After a difficult year for landlords and tenants alike, and on the week No 10 rules out Brexit deal talks to continue into the new year with the future relationship expected to be concluded in the coming weeks, it’s a wonder what the rental market will look like in 2021. Jeremy Robinson, CEO of UK rent guarantor service Housing Hand, acutely summarises: “The only thing certain about the UK rental market following Brexit, is uncertainty.” With such instability already injected into the market from coronavirus, are things likely to take a dramatic downturn after we finalise a Brexit deal?
There is no hiding from the fact that the restriction of the freedom of movement Brexit will bring means that fewer European citizens will be able to travel, work and therefore rent in the UK, at least in the short-term. The reduced supply of EU tenants and increased competition from European landlords with lesser travel restrictions means that rental prices are likely to drop. Coronavirus has already meant that in the last year with increasing unemployment less people can afford to rent, especially in inner cities, and rental prices have dropped significantly due to the fall in demand with the cost of a room plummeting by almost a third in some central postcodes. These growing unemployment figures seem to show no signs of slowing down into the new year. A lot of financially stable renters have decided to take the plunge and buy with the government introducing the stamp tax holiday, further lessening rental demand.
In contrast, there’s an argument to say that the reduction in demand could be negated slightly by the expected increase in university students attending universities across the UK next year. With coronavirus taking the world by storm many university students decided to defer their education for a year, now with a vaccine set for release and universities far better equipped to manage any kind of outbreak of the virus, a huge influx of students are set to begin or resume university (many of whom are international students). On top of this, there was a significant increase in international students attending university in 2020 who had to return home upon the outbreak of coronavirus, as the growth in international students in the UK consistently rises year on year. Housing Hand claims that 30 percent of first year students live in privately rented accommodation or with parents, plus another 30 percent who live in purpose-built student accommodation. If private landlords are to refocus their target market there’s no reason they can’t take advantage of this demand.

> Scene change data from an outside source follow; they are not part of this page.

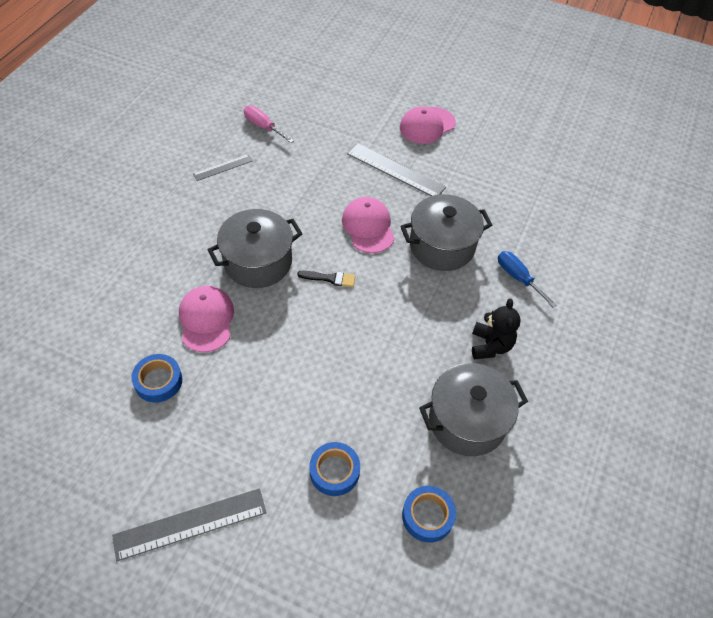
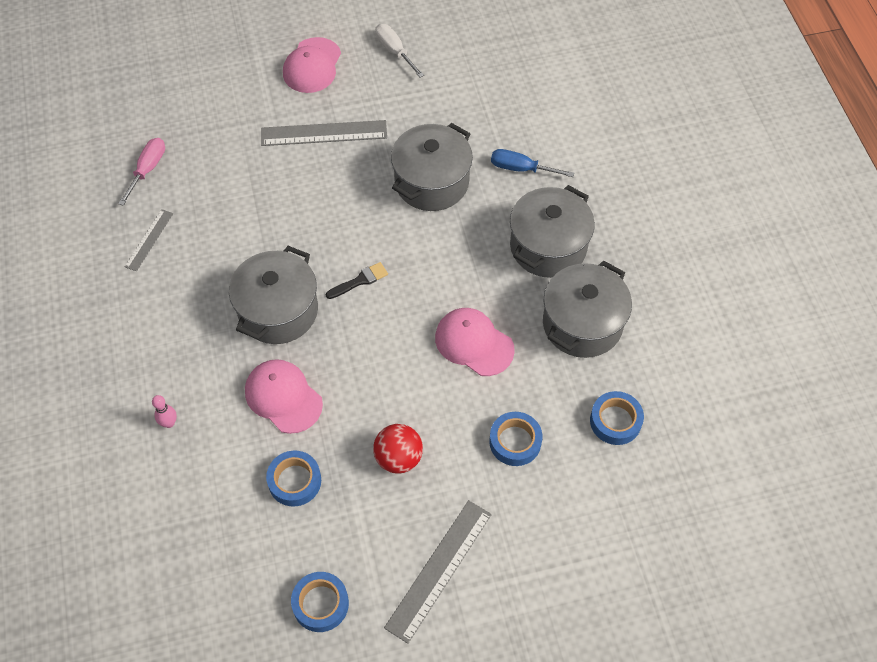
camera: 35 degrees left, 5 degrees up
pink screwdriver [244,106,294,143] -> pink screwdriver turned 105 degrees clockwise [118,138,165,206]
pink cap [342,197,395,253] -> pink cap moved to [435,308,515,376]
black teddy bear [472,298,521,359] -> grey pot [510,185,595,278]
none -> pink bowling pin [152,395,177,428]
none -> blue tape [291,572,349,632]
none -> red ball [373,424,423,474]
none -> white screwdriver [375,24,424,77]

Having said this, individual property investors need purpose-built student accommodation and housing to invest in and rent out and the likelihood is that in the short-term raw materials are less likely to be readily available for construction to build or for building transformations due to more restrictions to freedom of trade than those that will have been previously in place before Brexit. New proposals for student accommodation and housing generally being completed on time will make a world of difference to the money investors get back and how quickly they get it. This may put many people off investing in the short-term, especially after coronavirus has already slowed down the speed at which raw materials can be received for construction. That being said, the government’s stamp duty holiday incentive has encouraged many to invest in new builds and will have undoubtedly balanced this. There’s also the argument to say that in the longer-term we don’t know how the rental market will look. There’s just so much uncertainty heading into the new year – the terms of the Brexit deal are still not completely agreed, the unexpected property boom induced by the stamp duty holiday is now coming to an end in March, and then there’s the impact of the coronavirus vaccine being released to the public way sooner than expected to consider which should encourage people and in turn the economy to get moving once more creating more demand in the rental market.
Jeremy Robinson summarised it best when he pointed out that the only certainty heading into the new year was uncertainty. Four years down the road from the referendum the terms of Brexit have still not been completely agreed. Whilst we can be certain of some negative short-term effects resulting from restrictions of freedom of movement and trade, there is nothing to suggest that these won’t balance out long-term. The government’s ‘help to buy’ scheme and stamp tax duty incentives will have ensured some vital investment in what could have been extremely troubling times for the property market. Now, suddenly with a long-term end to coronavirus seemingly in sight, there’s nothing to say the negative short-term effects of Brexit will not be somewhat negated by the improved coronavirus situation and an increase of movement, movement that coronavirus abruptly put to a halt.